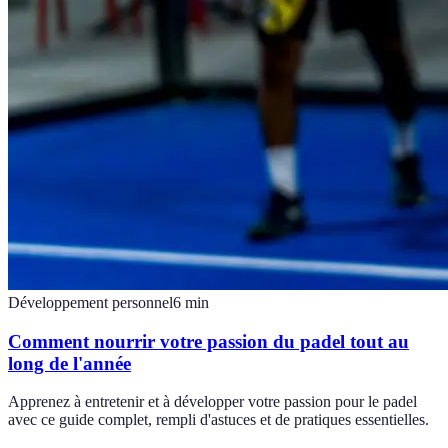
Développement personnel
6
min
Comment nourrir votre passion du padel tout au
long de l'année
Apprenez à entretenir et à développer votre passion pour le padel
avec ce guide complet, rempli d'astuces et de pratiques essentielles.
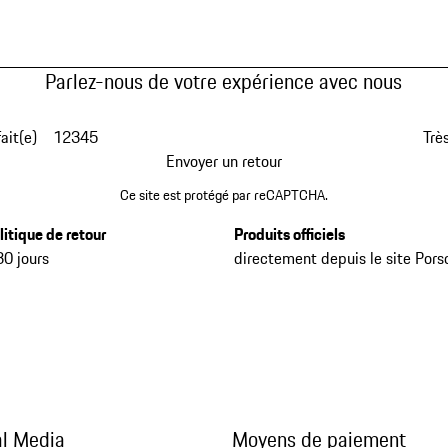
Parlez-nous de votre expérience avec nous
fait(e)
1
2
3
4
5
Très
Envoyer un retour
Ce site est protégé par reCAPTCHA.
litique de retour
Produits officiels
30 jours
directement depuis le site Pors
al Media
Moyens de paiement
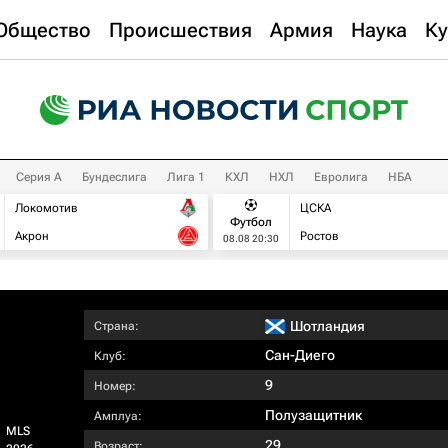
Общество
Происшествия
Армия
Наука
Ку
Серия А
Бундеслига
Лига 1
КХЛ
НХЛ
Евролига
НБА
Локомотив
ЦСКА
Футбол
Акрон
Ростов
08.08 20:30
Шотландия
Страна:
Сан-Диего
Клуб:
9
Номер:
Полузащитник
Амплуа:
MLS
29
Возраст:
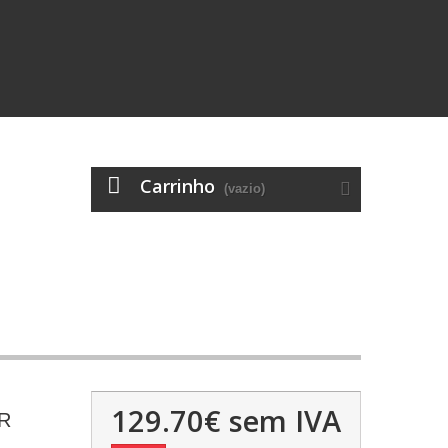
Carrinho
(vazio)
129.70€
sem IVA
R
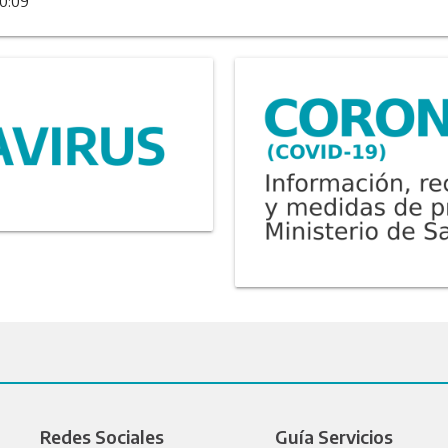
10:09
Redes Sociales
Guía Servicios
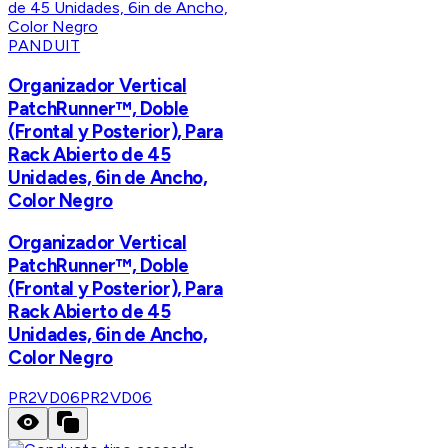
PANDUIT
Organizador Vertical
PatchRunner™, Doble
(Frontal y Posterior), Para
Rack Abierto de 45
Unidades, 6in de Ancho,
Color Negro
Organizador Vertical
PatchRunner™, Doble
(Frontal y Posterior), Para
Rack Abierto de 45
Unidades, 6in de Ancho,
Color Negro
PR2VD06
PR2VD06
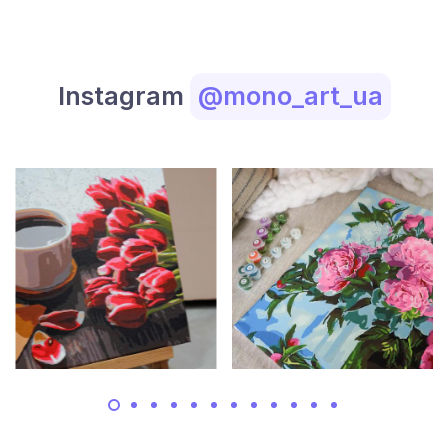
Instagram
@mono_art_ua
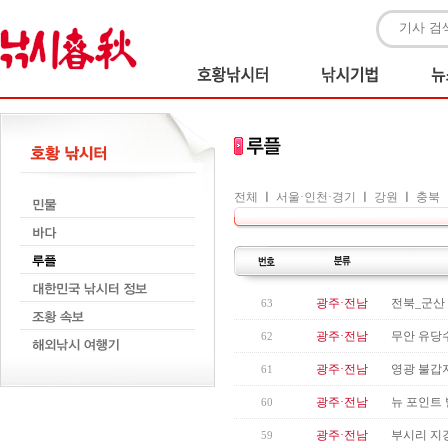
전체
ㅣ
서울·인천·경기
ㅣ
강원
ㅣ
충북
광주·전남
전북_군산 
63
광주·전남
무안 유당
62
광주·전남
영광 불갑지
61
광주·전남
뉴 포인트
60
광주·전남
부시리 지깅
59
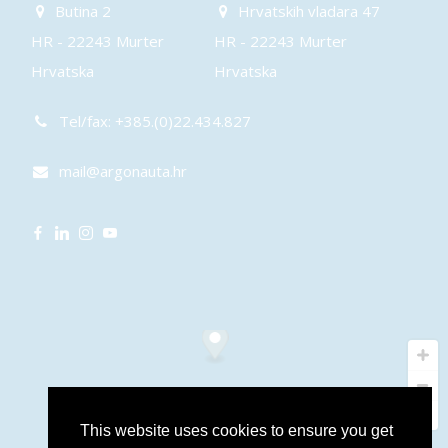
Butina 2
Hrvatskih vladara 47
HR - 22243 Murter
HR - 22243 Murter
Hrvatska
Hrvatska
Tel/fax: +385.(0)22.434.827
mail@argonauta.hr
This website uses cookies to ensure you get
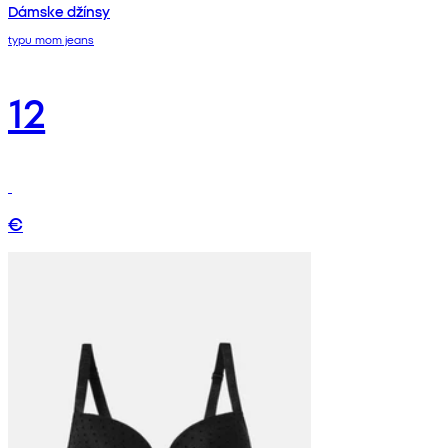
Dámske džínsy
typu mom jeans
12
€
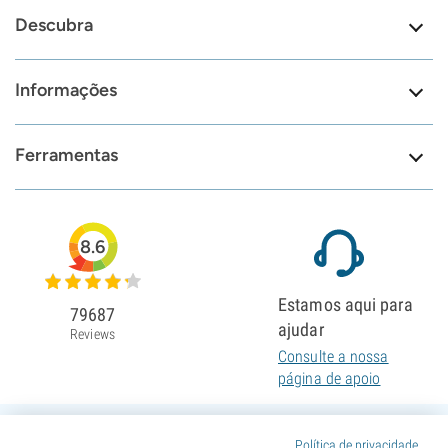
Descubra
Informações
Ferramentas
8.6
Estamos aqui para
79687
ajudar
Reviews
Consulte a nossa
página de apoio
Política de privacidade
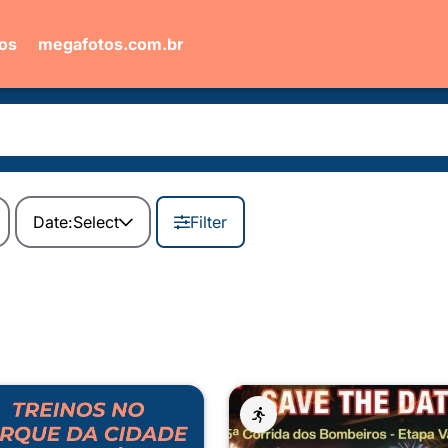
ios
megafotos.com.br
Date:
Select
Filter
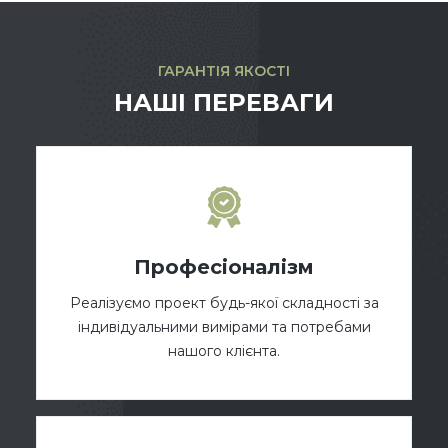
ГАРАНТІЯ ЯКОСТІ
НАШІ ПЕРЕВАГИ
Професіоналізм
Реалізуємо проект будь-якої складності за
індивідуальними вимірами та потребами
нашого клієнта.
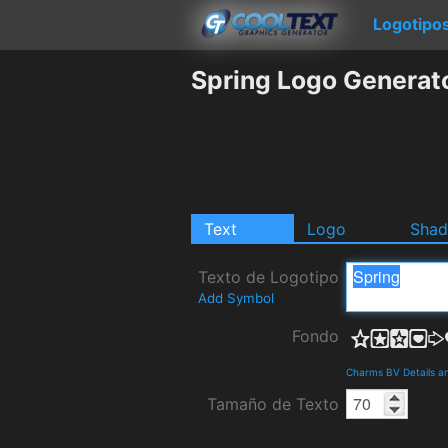
Logotipo
Spring Logo Generat
Text
Logo
Sha
Texto de Logotipo
Add Symbol
Fondo
Charms BV Details a
Tamaño de Texto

JOB ITEM:
All lines from the one containing "Реалізуємо проект будь-якої складності за" through the end of the entries above must be given again exactly, with every picture omitted.

SOLUTION TO THE PROBLEM:
Реалізуємо проект будь-якої складності за
індивідуальними вимірами та потребами
нашого клієнта.
Logotipo
Spring Logo Generat
Text
Logo
Sha
Texto de Logotipo
Add Symbol
Fondo
Charms BV Details a
Tamaño de Texto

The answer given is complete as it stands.